I've seen that show about crazy brides, and I'm happy to say my gorgeous wife has never been one. Our wedding in Vegas was short, and as sweet as it could be, but it lacked personal touches, and just about everything else. That's why I suggested we set the date a few months in advance, so she'd have some time to actually plan what she wanted this time.

She's never been overly needy or demanding when it comes to planning, but she was even less intense than I'd figured. Her bakery provided a beautiful cake that Henley insisted on decorating herself. She did an amazing job, and the look in her eyes as she showed me the pictures told me she's really found something she loves doing. I'm incredibly happy for her, and when the wedding and honeymoon are over, I'm going to show her the packet of info I found on a few culinary schools, because I want the world for her.

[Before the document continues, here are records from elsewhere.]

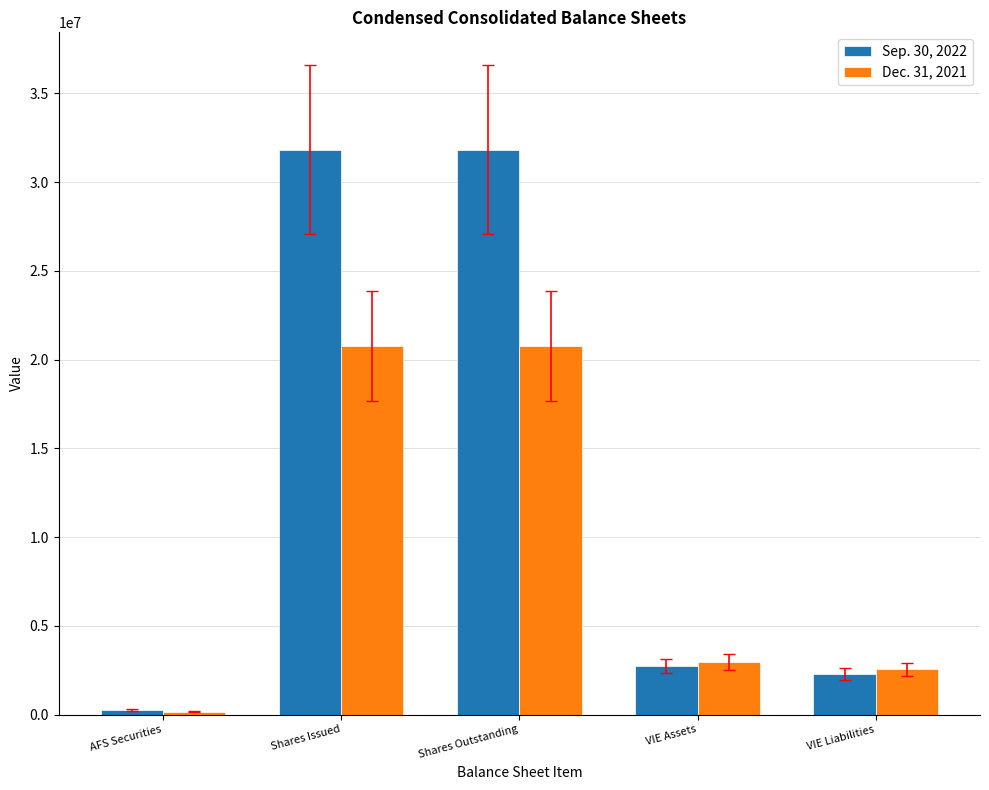

At how many categories does at least one series exceed 1612934?

4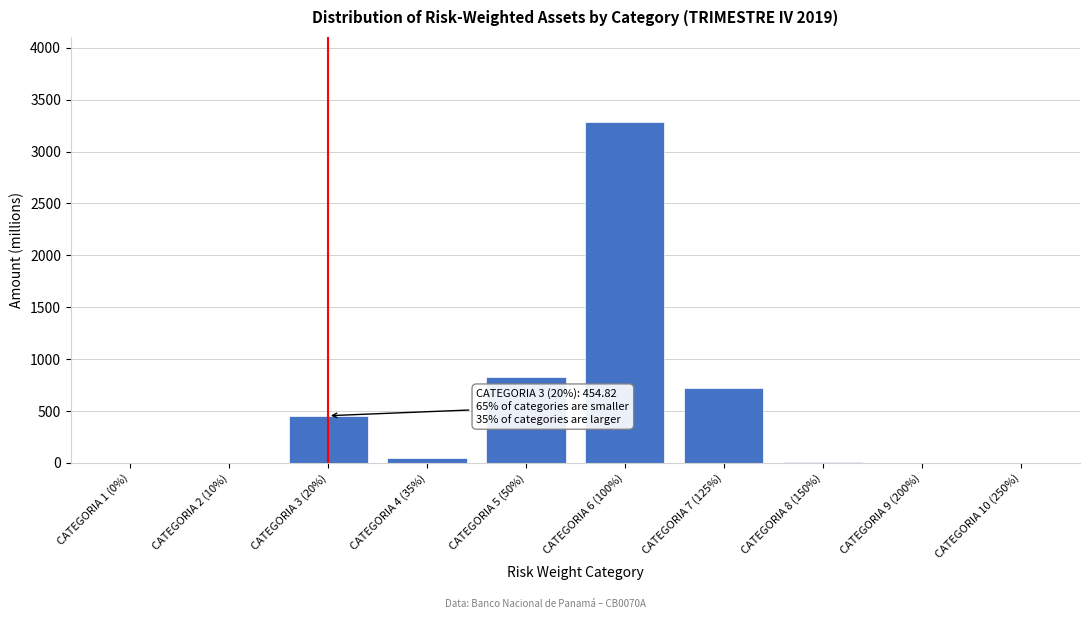

Which category has the highest value across all series?

CATEGORIA 6 (100%)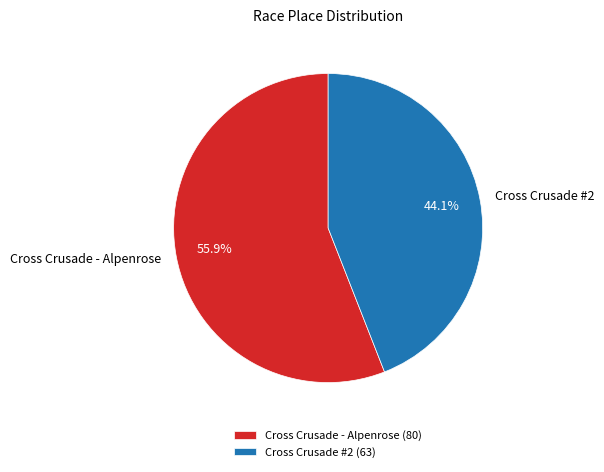

To the nearest percent, what is the difference between the Cross Crusade - Alpenrose and Cross Crusade #2 slice percentages?

12%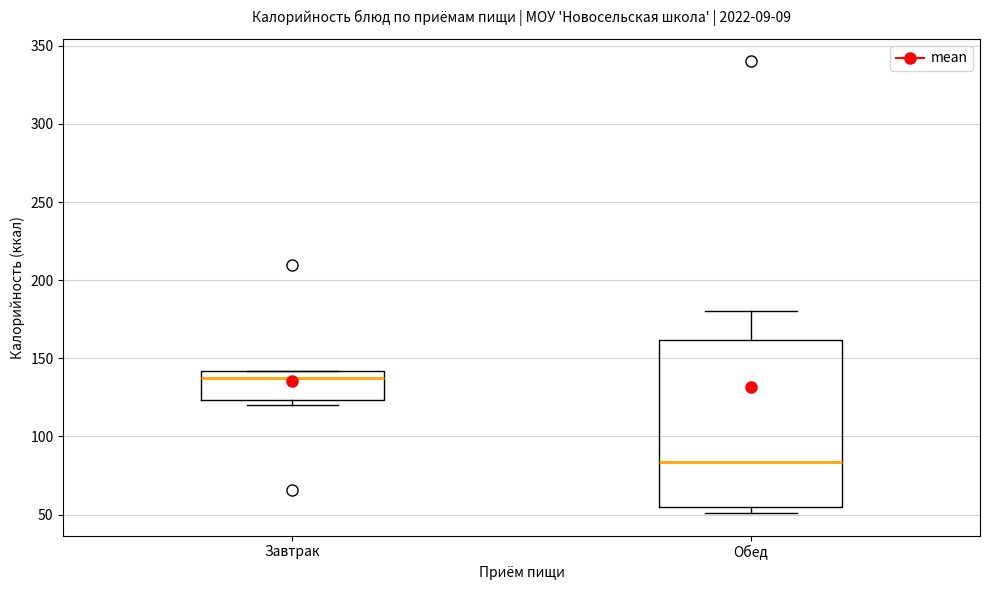

Where is the lower edge of the box for Обед on the y-axis? The values are not printed on the chart, so give them approximately, as read against the axis.

55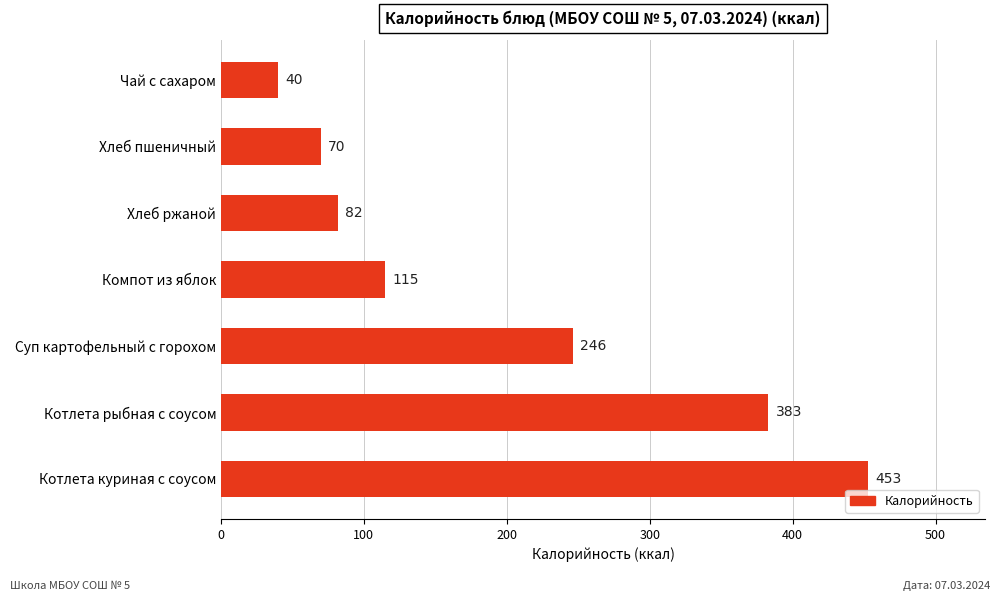

How many bars are there in total?

7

Even though we're the least traditional couple in most every sense of the word, she wouldn't let me see her dress, and she spent that night at Harlow's last night, saying it was bad luck to see each other before the wedding. Luck? When have we ever had that? But I smiled at her requests, because she's adorable when she's trying to be tough, and I'll gladly go along with whatever she wants.

She's all mine tonight and forever.

Waiting a few months had it's other benefits, too, like much warmer weather. It's warm and the sun is bright. Our backdrop is familiar, as Henley wanted to get married at our home more than anything. I'm standing just outside our gazebo, looking out into a crowd of people I've known all my life and some I've known for just a few months. As soon as my family heard about our plans to renew our vows, they went nuts. I was sure to let them know I wanted Henley to have first say in everything, and they've been angels in helping make sure everything goes perfectly for today.